Work was scheduled to be completed by December 2019.
If the agency secretaries agree with the outcomes of the work groups, they will recommend that the Board consider the voluntary agreements in their current form, and the Board will complete its analyses to determine if the agreements meet objectives of the Bay-Delta Water Quality Control Plan as required by law. The science program will undergo scientific peer review that should be completed by spring 2020.
The Board will complete an environmental review of the voluntary agreements and update the Water Quality Control Plan as required under the California Environmental Quality Act. A draft document could be released in the summer of 2020 and be finalized in 2021.
If the Board does not accept the voluntary agreements, then work will continue on the agreements to make refinements to the biological and environmental targets.
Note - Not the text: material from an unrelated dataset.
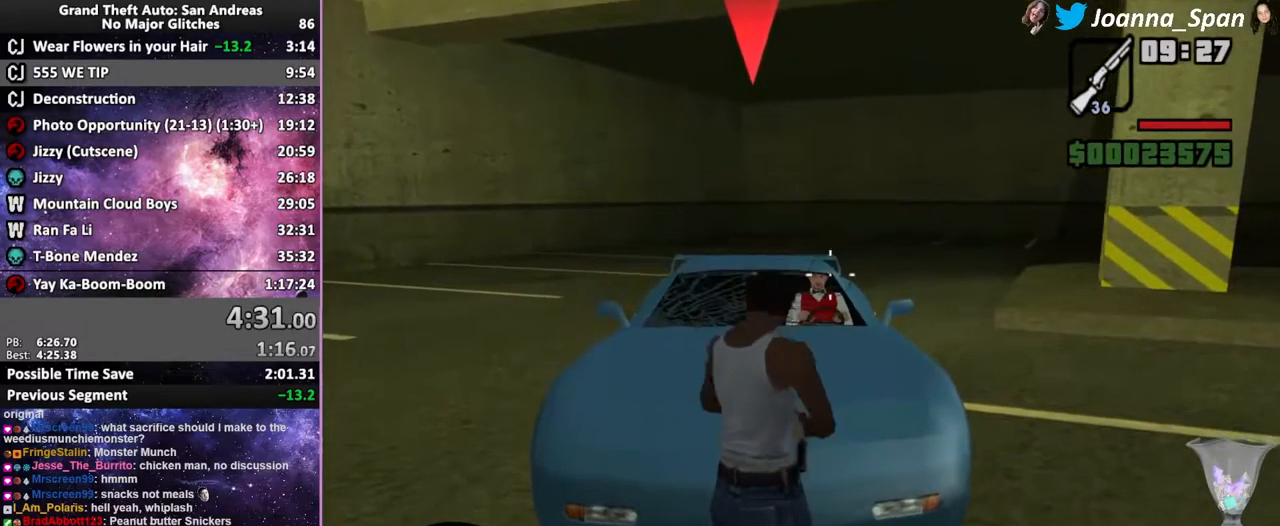
{"keys": ["f5", "shift_l", "w"], "mouse": ["right"], "events": [[300, "mouse_left", "down"], [350, "c", "down"], [400, "mouse_left", "up"], [400, "shift_l", "down"], [434, "f5", "down"], [434, "w", "down"], [450, "c", "up"]]}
Governor Newsom has made it clear that he would like the process to succeed, so likely an extension of time, if needed, would be allowed to work through the issues.
The federal government under President Donald Trump’s leadership has proposed changes to federal environmental regulations that have caused consternation and angst amongst environmental and conservation groups. A steady barrage of news articles, shows and tweets bashing the Trump administration’s actions aired in media markets all over California. Environmentalists were vocal about the perceived damage that would occur if the Legislature did not take steps to force state agencies to protect California’s environment.
In response, SB 1 (Atkins; D-San Diego), the California Environmental, Public Health, and Workers Defense Act of 2019 was introduced and established baseline environmental, public health, and labor standards in accordance with the federal standards that were in place on January 19, 2017, President Barack Obama’s last day in office. Nearly identical legislation, SB 49 (de León; D-Los Angeles), had been introduced in 2018 and held in the Assembly Rules Committee.
In the final analysis, SB 1 would have frozen decades-old biological opinions and set back or had a significant impact on the voluntary agreements proposal that is essential to achieving a comprehensive approach to flow and nonflow measures needed to provide reliable water supplies for tens of millions of California residents, farmers, and wildlife. SB 1 also would have applied California Endangered Species Act regulations to the federal Central Valley Project, which would have caused the Bureau of Reclamation to withdraw from the voluntary agreement project. Governor Newsom vetoed SB 1.
There are rumors that parts of SB 1 could be introduced as stand-alone bills in 2020. Governor Newsom said in late November 2019 that he plans to sue the Trump administration over changes to federal biological opinions that affect the amount of water allowed to be pumped from the Delta.
The California Chamber of Commerce supports the voluntary agreements process as a viable means of meeting environmental objectives of the Bay-Delta Water Quality Control Plan. Stakeholders are working with regulators and environmentalists to improve conditions for fish and wildlife on the San Joaquin River and its tributaries. They are voluntarily reducing their water draw at certain times of the year, modifying some of their business practices to use less water, and contributing to conservation habitats in the Delta. A voluntary process to achieve environmental goals is preferable to mandatory restrictions.